By Sok Lak
The white-shouldered ibis is one of the rarest birds in the world just become a little less rare, but rampant habitat loss case serious doubt on whether the species can be saved from global extinction, according to recently research.
The total of 543 birds, counted concurrently in four key sites, was a record exceeding the 428 individuals at the same time last year, according to report of the first 2011 Cambodian census of the White-shouldered Ibis (Pseudibisdavisoni).Nevertheless, the larger number provides little extra long-term security for this species, as up to 85% of these birds are at risk of losing their habitat from change in land use in the near future.
Currently, Cambodia supports at least 95% of the global population of this species and is therefore a vital last stronghold. Meanwhile, the species is extinct from its former range in Thailand, Myanmar, Vietnam, Malaysia and China, and a very small population in Indonesian Borneo (previously estimated at 30-100 individuals) has also declined.
The survey conducted while the ibises flock together at roosting sites in the wet season which making possible to count them. Roost counts took place across north and east Cambodia, at Western Siem Pang, Stung Treng province; Lomphat Wildlife Sanctuary in Ratanakiri and Mondulkiri provinces; KulenPromtep Wildlife Sanctuary, PreahVihear province; and the Mekong River between Kratie to Stung Treng town. As the new finding, over 170 birds found at the Lomphat Wildlife Sanctuary and Ratanakiri while over 200 birds found at the Siem Pang, Stung Treng province.
“The species needs a mixture of habitat types including open forest, seasonal water holes known as trapaengsand other open habitats.
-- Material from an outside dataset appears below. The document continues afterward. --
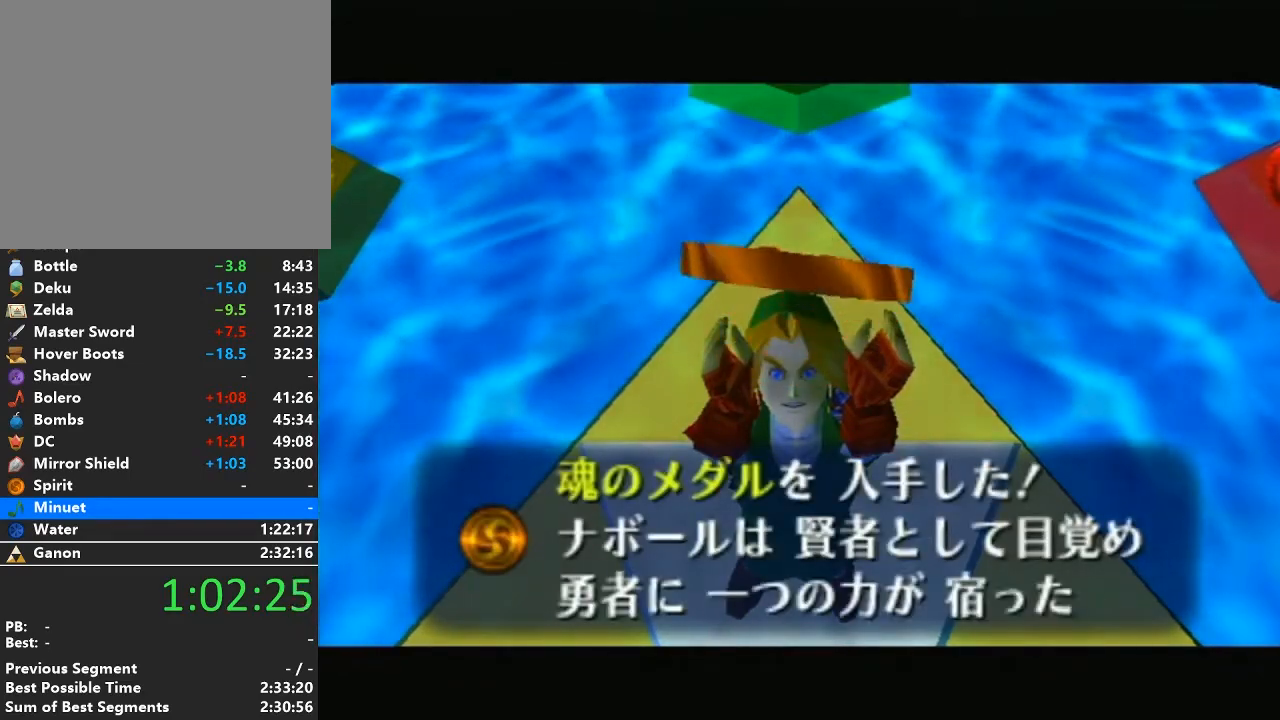
{"buttons": [], "left_stick": "center", "right_stick": "center", "events": [[83, "A", "up"], [83, "B", "up"], [150, "A", "down"], [150, "B", "down"], [267, "B", "up"], [300, "A", "up"], [333, "A", "down"], [333, "B", "down"], [433, "B", "up"], [500, "A", "up"]]}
Further habitat loss will leave them with nowhere to go.
Despite the welcome news that the population is larger than originally thought, the latest threats to the species dictate that it will remain Critically Endangered for the foreseeable future,” Hugh Wright, a PhD student at the University of East Anglia UK, explained.
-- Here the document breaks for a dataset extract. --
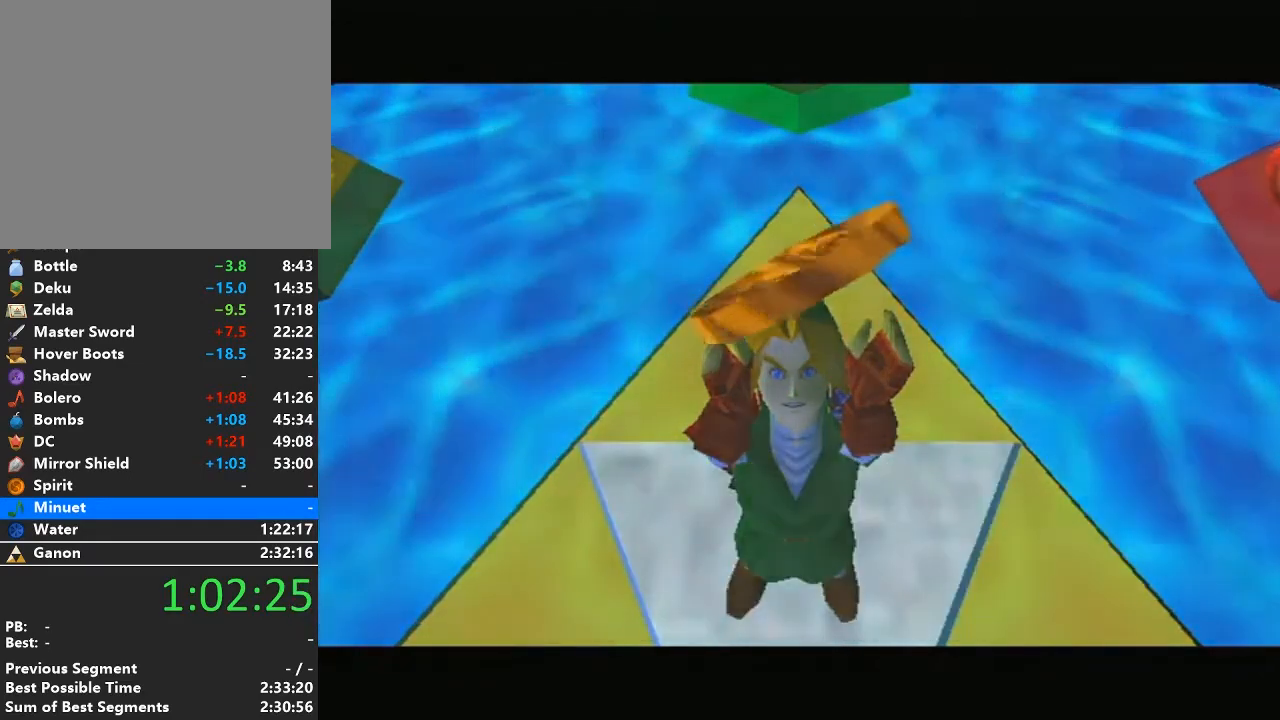
{"buttons": ["A"], "left_stick": "center", "right_stick": "center", "events": [[50, "A", "down"], [50, "B", "down"], [83, "B", "up"], [183, "A", "up"], [233, "A", "down"], [233, "B", "down"], [300, "B", "up"], [367, "A", "up"], [450, "A", "down"], [450, "B", "down"], [500, "B", "up"]]}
Although nationwide counts of White-shouldered Ibis have provided higher estimates of the Cambodian population than previously known, conservationists are cautious to claim the population has been growing.
“It’s unlikely that the population has been recovering. We have been putting more effort into searching for ibis and getting better coverage of roost sites, hence our larger counts.
The species is still Critically Endangered and at great risk of extinction so we are continuing our efforts to understand and protect the ibis,” Mr Sum Phearun, a Cambodia researcher of Ibis bird said.
White-shouldered Ibis has been considered the most endangered water bird in Southeast Asia and its population declined steeply in the twentieth century by habitat loss and hunting. This kind of bird is classified as Critically Endangered by IUCN (International Union for the Conversation of Nature), of which Cambodia is a member. This means there is a high probability that the species will go extinct in the near future – a route already trod by Cambodia’s national animal, the Kouprey. As a signatory to the Convention on Biological Diversity, Cambodia has an international duty to conserve this and other endangered species.
A consortium of organizations comprising Bird Life International, the Cambodian Forestry Administration, Department for Administration of Nature Conservation and Protection of Cambodia Ministry of Environment, the People Resources and Conservation Foundation, the University of East Anglia, the Wildlife Conservation Society, and World Wide Fund for Nature all lead efforts to monitor and conserve the Whiteshouldered Ibis and its forest home in Cambodia.
Conservation efforts across the country include guarding of nests, community-based ecotourism, law enforcement to prevent hunting and the “Ibis Rice” scheme, in which local people grow wildlife friendly rice.
The Critical Ecosystem Partnership Fund is a joint initiative of l’Agence Française de Développement, Conservation International, the Global Environment Facility, the Government of Japan, the MacArthur Foundation and the World Bank. “A fundamental goal is to ensure civil society is engaged in biodiversity conservation.” The report from research said.